A case-by-case approach under the backfitting rule could doom some of the Near-Term Task Force recommendations. As my colleague Edwin Lyman pointed out in a December 22 blog, "NRC's Post-Fukushima Response: Going in Circles?," the fact that the NRC has not modified its cost-benefit analysis guidelines to reflect the lessons of Fukushima means "there is little chance any regulatory action based on a post-Fukushima understanding of risk would pass the test."
Lyman, a physicist with the Union of Concerned Scientists' Global Security Program, provided an illustration that shows why the December 15 vote was so wrongheaded:
One of the Fukushima Near-Term Task Force's recommendations is to modify emergency planning guidelines to address the potential for multi-unit [multi-reactor] accidents. Yet the analyses that would be used to assess the risk reduction associated with this upgrade are based only on single-unit accidents. So in effect, the current framework assumes that the risk of a multi-unit accident is so small that it is essentially zero, and does not consider the potential for a single event to affect multiple units. Therefore, there would be virtually no risk reduction associated with the emergency planning upgrade and it would fail the cost-benefit test.
One might think, therefore, that the NRC should modify its cost-benefit analysis guidelines to incorporate lessons learned from Fukushima before using such an analysis to assess the costs and benefits of the other recommended upgrades to safety requirements.
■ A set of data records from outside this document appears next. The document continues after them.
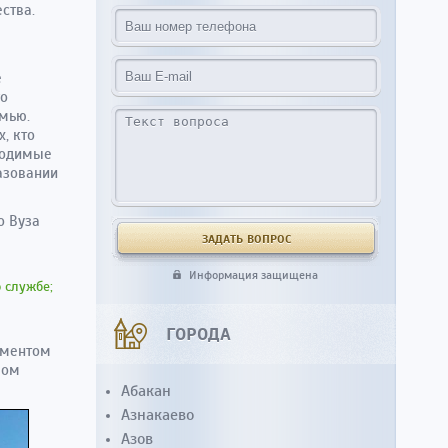
ства.
е
го
емью.
, кто
ходимые
азовании
о Вуза
Информация защищена
 службе;
ГОРОДА
ументом
лом
Абакан
Азнакаево
Азов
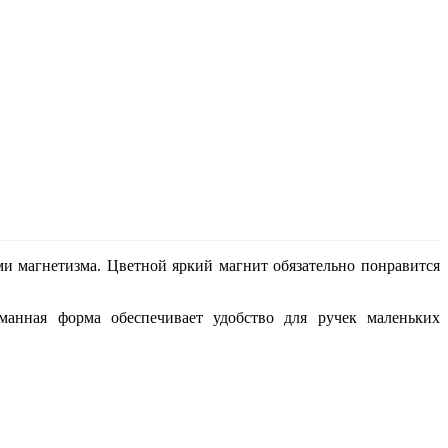
ми магнетизма. Цветной яркий магнит обязательно понравится
манная форма обеспечивает удобство для ручек маленьких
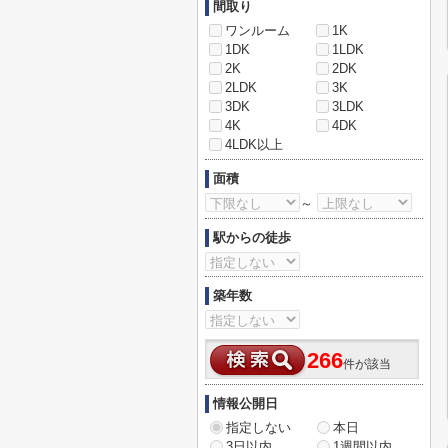
間取り
ワンルーム
1K
1DK
1LDK
2K
2DK
2LDK
3K
3DK
3LDK
4K
4DK
4LDK以上
面積
～
駅からの徒歩
築年数
266
件が該当
情報公開日
指定しない
本日
3日以内
1週間以内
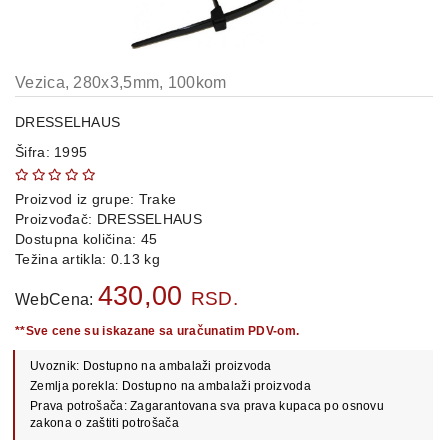
OPREMA
i
DELOVI
Vezica, 280x3,5mm, 100kom
AUTO
DELOVI
DRESSELHAUS
Šifra: 1995
METALNE
POLICE
Proizvod iz grupe:
Trake
OSTALO
Proizvođač:
DRESSELHAUS
Dostupna količina: 45
KAMIONSKI
Težina artikla: 0.13 kg
DELOVI
430,00
RSD.
WebCena:
**Sve cene su iskazane sa uračunatim PDV-om.
POLOVNI
Uvoznik: Dostupno na ambalaži proizvoda
AUTOMOBILI
Zemlja porekla: Dostupno na ambalaži proizvoda
Prava potrošača: Zagarantovana sva prava kupaca po osnovu
POŠALJITE
zakona o zaštiti potrošača
UPIT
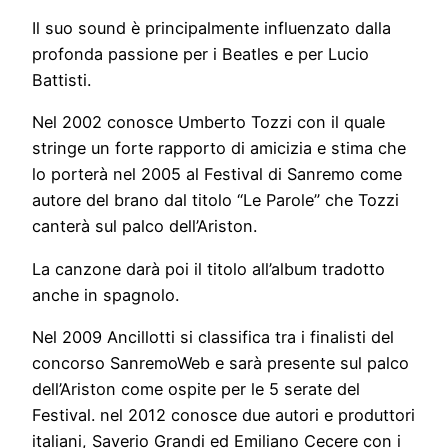
Il suo sound è principalmente influenzato dalla
profonda passione per i Beatles e per Lucio
Battisti.
Nel 2002 conosce Umberto Tozzi con il quale
stringe un forte rapporto di amicizia e stima che
lo porterà nel 2005 al Festival di Sanremo come
autore del brano dal titolo “Le Parole” che Tozzi
canterà sul palco dell’Ariston.
La canzone darà poi il titolo all’album tradotto
anche in spagnolo.
Nel 2009 Ancillotti si classifica tra i finalisti del
concorso SanremoWeb e sarà presente sul palco
dell’Ariston come ospite per le 5 serate del
Festival. nel 2012 conosce due autori e produttori
italiani, Saverio Grandi ed Emiliano Cecere con i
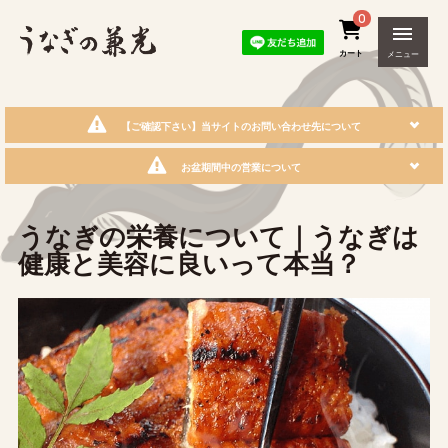
0
カート
メニュー
【ご確認下さい】当サイトのお問い合わせ先について
お盆期間中の営業について
うなぎの栄養について｜うなぎは
健康と美容に良いって本当？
Indeed, the Near Term Task Force considered development of a new post-Fukushima regulatory framework to be its top recommendation.
However, the commission ordered the staff to put such an effort on the back burner, effectively leaving it to be resolved only after all the other recommendations had been addressed. This has created a pattern of circular reasoning that could endanger the implementation of all the other proposed actions, and could leave the NRC chasing its tail for years to come.
Lyman pointed out that the NRC has wide latitude to determine what constitutes "adequate protection" and has authorized far-reaching regulatory upgrades in the past, most recently after the September 11, 2001, terrorist attacks. Indeed, the Near-Term Task Force, which was comprised of NRC technical staff members, cited the agency's response to the 9/11 as a model for handling its post-Fukushima recommendations.
It should be noted that even though the post-9/11 upgrades got the "adequate protection" treatment, it still took 10 years for the agency to prod all U.S. nuclear plants to finally implement them. Subjecting each post-Fukushima recommendation to a cost-benefit analysis likely will slow the agency's already painstakingly sluggish work to a crawl.
Each of the proposed safeguards now "will take months to years of NRC staff time to develop [and] will be subject to the whims of the current or future commissioners," Lyman concluded. "... The bottom line is the [December 15 vote] could potentially undermine the NRC's ability to promptly address critical safety vulnerabilities at U.S. plants that could well result in a Fukushima-scale disaster occurring here."
Elliott Negin is the director of news and commentary at the Union of Concerned Scientists in Washington, D.C.